Gonadotropins are hormones naturally produced in your body and act to stimulate egg development and ovulation. There are two, one is known as the follicle-stimulating hormone (FSH) the other is luteinizing hormone (LH).
In both men and women, the brain’s pituitary gland releases gonadotropins, FSH and LH. Once these hormones are produced in women, they stimulate the ovaries to release an egg (oocyte).
When Do You Take Gonadotropin Hormone?
If your previous use of the fertility drugs Clomid or Letrozole did not result in pregnancy, your doctor may consider using gonadotropin hormone therapy to aid in ovarian stimulation.
With fertility treatments such as intrauterine insemination (IUI) or in vitro fertilization (IVF) you may be given an injection of FSH or a combination of FSH and LH that stimulate your ovaries to make multiple follicles.
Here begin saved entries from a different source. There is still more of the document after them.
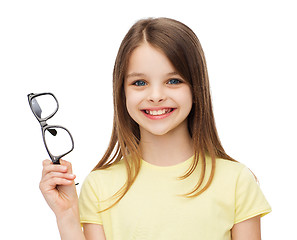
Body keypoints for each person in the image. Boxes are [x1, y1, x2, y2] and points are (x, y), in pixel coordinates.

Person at [40, 17, 271, 240]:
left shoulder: (236, 181)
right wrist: (67, 216)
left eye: (174, 81)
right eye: (140, 83)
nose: (156, 96)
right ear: (122, 92)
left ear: (196, 88)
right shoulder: (100, 185)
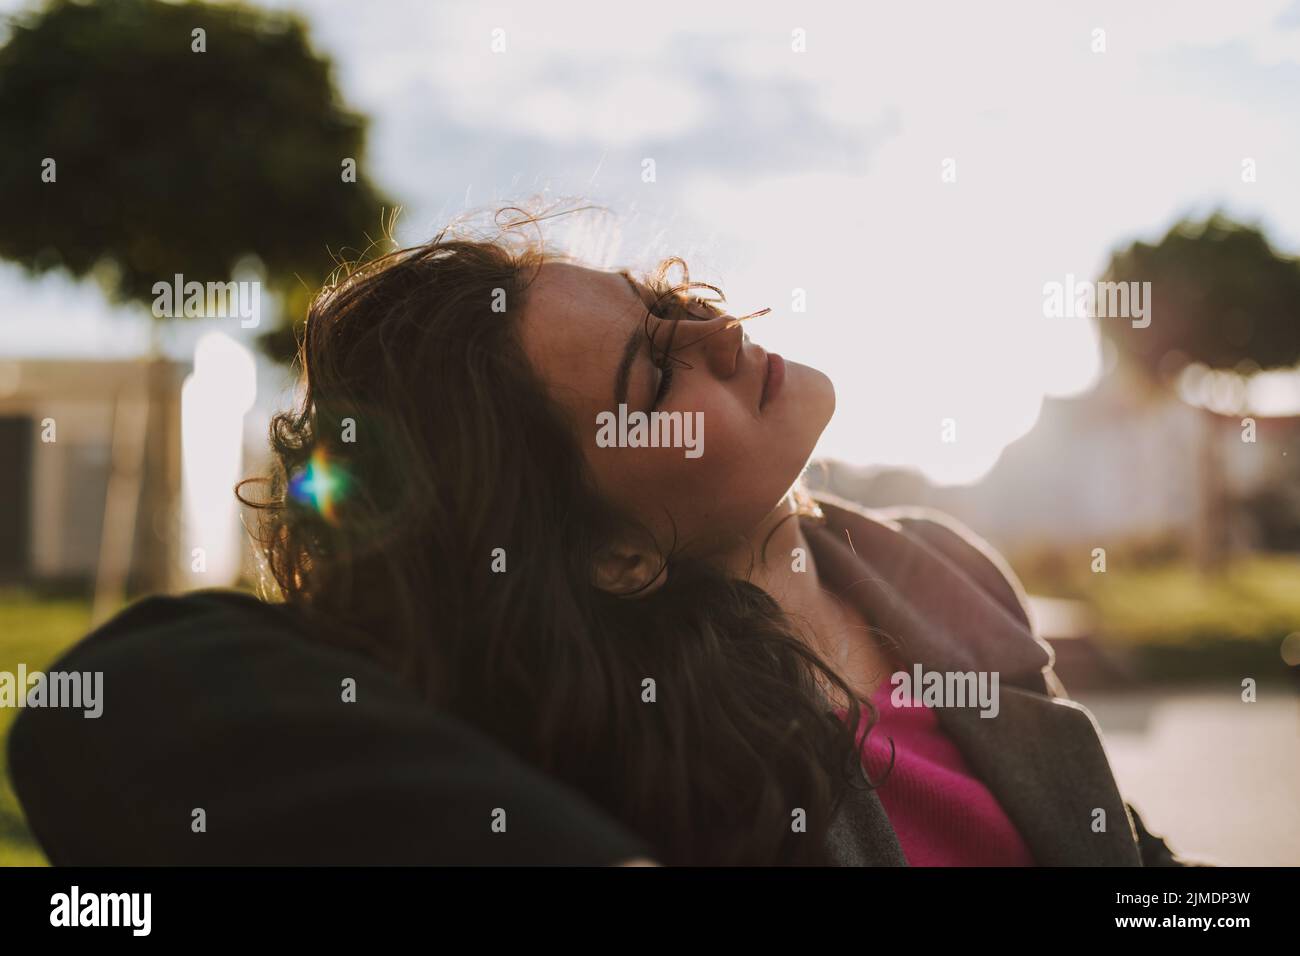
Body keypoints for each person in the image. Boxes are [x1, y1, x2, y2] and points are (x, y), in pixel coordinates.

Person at [10, 205, 1194, 866]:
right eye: (654, 370)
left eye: (669, 305)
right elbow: (120, 702)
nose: (721, 334)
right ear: (613, 555)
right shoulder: (612, 751)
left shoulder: (928, 561)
The follicles are small fluid-filled cysts in your ovaries where eggs develop and mature. Your doctor may elect to give these hormones in combination with other fertility medications such as clomiphene citrate (clomid).
Gonadotropins are typically given early in your menstrual cycle so that multiple eggs (oocytes) can develop and mature over the next 7-10 days. Once they have reached the point of maturity, you may be given an additional fertility medication called human chorionic gonadotropin (hCG) that aids to trigger the release of the egg into the fallopian tubes or prepares your eggs for retrieval if IVF is planned.
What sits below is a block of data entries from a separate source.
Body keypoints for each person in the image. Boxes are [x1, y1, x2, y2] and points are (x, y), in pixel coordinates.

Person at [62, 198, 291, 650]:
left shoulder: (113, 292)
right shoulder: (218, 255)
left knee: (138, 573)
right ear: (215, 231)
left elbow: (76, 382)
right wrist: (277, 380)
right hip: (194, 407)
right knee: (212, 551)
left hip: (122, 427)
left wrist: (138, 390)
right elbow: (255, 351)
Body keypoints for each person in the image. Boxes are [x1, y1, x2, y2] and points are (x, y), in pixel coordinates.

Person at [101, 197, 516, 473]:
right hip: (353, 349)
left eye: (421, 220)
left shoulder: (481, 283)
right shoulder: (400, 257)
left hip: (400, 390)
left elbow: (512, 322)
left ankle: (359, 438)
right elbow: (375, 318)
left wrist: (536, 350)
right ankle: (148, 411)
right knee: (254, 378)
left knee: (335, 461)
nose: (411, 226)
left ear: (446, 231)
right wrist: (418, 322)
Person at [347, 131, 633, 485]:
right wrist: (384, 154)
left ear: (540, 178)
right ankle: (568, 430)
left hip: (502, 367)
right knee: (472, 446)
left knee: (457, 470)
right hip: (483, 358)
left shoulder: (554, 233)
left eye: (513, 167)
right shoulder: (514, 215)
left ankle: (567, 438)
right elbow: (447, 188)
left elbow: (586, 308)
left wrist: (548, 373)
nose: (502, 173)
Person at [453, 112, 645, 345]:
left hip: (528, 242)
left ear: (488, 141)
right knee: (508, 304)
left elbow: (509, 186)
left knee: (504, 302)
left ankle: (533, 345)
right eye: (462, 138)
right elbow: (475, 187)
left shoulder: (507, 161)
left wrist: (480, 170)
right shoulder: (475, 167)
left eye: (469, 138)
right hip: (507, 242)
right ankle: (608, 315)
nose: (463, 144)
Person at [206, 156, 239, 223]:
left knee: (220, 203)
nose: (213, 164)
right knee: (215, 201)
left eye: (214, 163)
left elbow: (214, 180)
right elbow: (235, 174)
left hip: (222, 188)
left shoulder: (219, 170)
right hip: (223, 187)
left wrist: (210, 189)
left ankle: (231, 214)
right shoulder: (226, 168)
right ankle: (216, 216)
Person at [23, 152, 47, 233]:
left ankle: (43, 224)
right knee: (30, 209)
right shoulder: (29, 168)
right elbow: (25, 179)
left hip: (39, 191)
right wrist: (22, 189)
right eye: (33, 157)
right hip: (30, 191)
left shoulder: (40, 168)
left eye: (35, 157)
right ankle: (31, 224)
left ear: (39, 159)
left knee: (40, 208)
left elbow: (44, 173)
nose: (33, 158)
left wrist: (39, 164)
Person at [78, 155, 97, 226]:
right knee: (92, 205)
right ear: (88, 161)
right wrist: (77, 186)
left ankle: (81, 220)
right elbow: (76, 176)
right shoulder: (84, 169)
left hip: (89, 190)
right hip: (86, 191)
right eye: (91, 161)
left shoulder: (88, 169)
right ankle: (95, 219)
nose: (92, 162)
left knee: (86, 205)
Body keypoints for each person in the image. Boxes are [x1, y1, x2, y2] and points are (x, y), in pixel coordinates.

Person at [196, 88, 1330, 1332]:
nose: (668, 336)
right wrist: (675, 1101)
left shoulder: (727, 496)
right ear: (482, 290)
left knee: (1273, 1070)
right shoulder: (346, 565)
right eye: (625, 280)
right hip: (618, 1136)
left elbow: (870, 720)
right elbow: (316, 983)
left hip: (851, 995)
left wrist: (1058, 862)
You may be prescribed Gonadotropin hormones if Clomid or Letrozole did not result in pregnancy. Often patients with PCOS are treated with this injectable fertility medication. Unlike Letrozole that stimulates your body to make and release follicle-stimulating hormone (FSH), gonadotropins actually contain FSH (e.g. Gonal F, Follistim) or a combination of FSH and LH (e.g. Menopur, Repronex).
These fertility medications classified as Gonadotropins, stimulate the gonads that are found in the reproductive sites of males and females. The male gonads are known as the testes and the female gonads are the ovaries.
What are the Side Effects of Gonadotropin Injections?
As always check, with your doctor if any side effects occur including ones not listed below. The following is a list of minor side effects that could occur
- Abdominal or stomach pain (severe)
- Bloating (moderate to severe)
- Decreased amount of urine.
- Feeling of indigestion.
- Nausea, vomiting, or diarrhea (continuing or severe)
- Pelvic pain (severe)
- Shortness of breath.
- Weight gain (rapid)
Other side effects that you need to be aware of could include but not limited to:
Ovarian Hyperstimulation Syndrome (OHSS)
When this occurs, patients may experience enlarged ovaries with some abdominal fluid accumulation following gonadotropin stimulation of the ovaries As reported by the American Society of Reproductive Medicine OHSS occurs in 10% of gonadotropin cycles and results in some discomfort but usually resolves quickly. Only in 1% of cases do women show signs of a more severe reaction (severe OHSS). This can occur more often with polycystic ovarian syndrome or patients with a previous history of OHSS.
Multiple Gestation
With the use of injectable gonadotropin fertility treatment, with or without IUI, you may experience multiple births, most frequently twins. As reported by ASRM, this can happen in up to 30% of women electing the use of these hormones and/or drug therapies. Multiple births results from multiple eggs that are stimulated during either an ovulation induction treatment or with the number of embryos that are transferred in an IVF cycle.
Ectopic Tubal Pregnancy
In gonadotropin hormone treatment, the incidence of ectopic tubal pregnancy only increases slightly over naturally occurring pregnancies as reported by Reproductivefacts.org. This condition is one where a fertilized egg does not attach to the to the inside of the uterus as in a normal pregnancy but implants itself typically in the fallopian tube which is not designed to mature a fetus to term. Ectopic pregnancies, which are pregnancies outside of the uterus, can also occur in other locations besides the tube.
Ovarian Torsion (Twisting)
Rarely a woman can experience ovarian torsion (twisting) immediately after gonadotropin treatment. It occurs in 2% or less of stimulation cycles. Because the increase in follicles adds more weight found in the ovary, it can rotate from this lopsided weight distribution causing it to twist and stay twisted. If this occurs, the blood supply to the ovary becomes strangulated and surgery must be performed to untwist the ovary.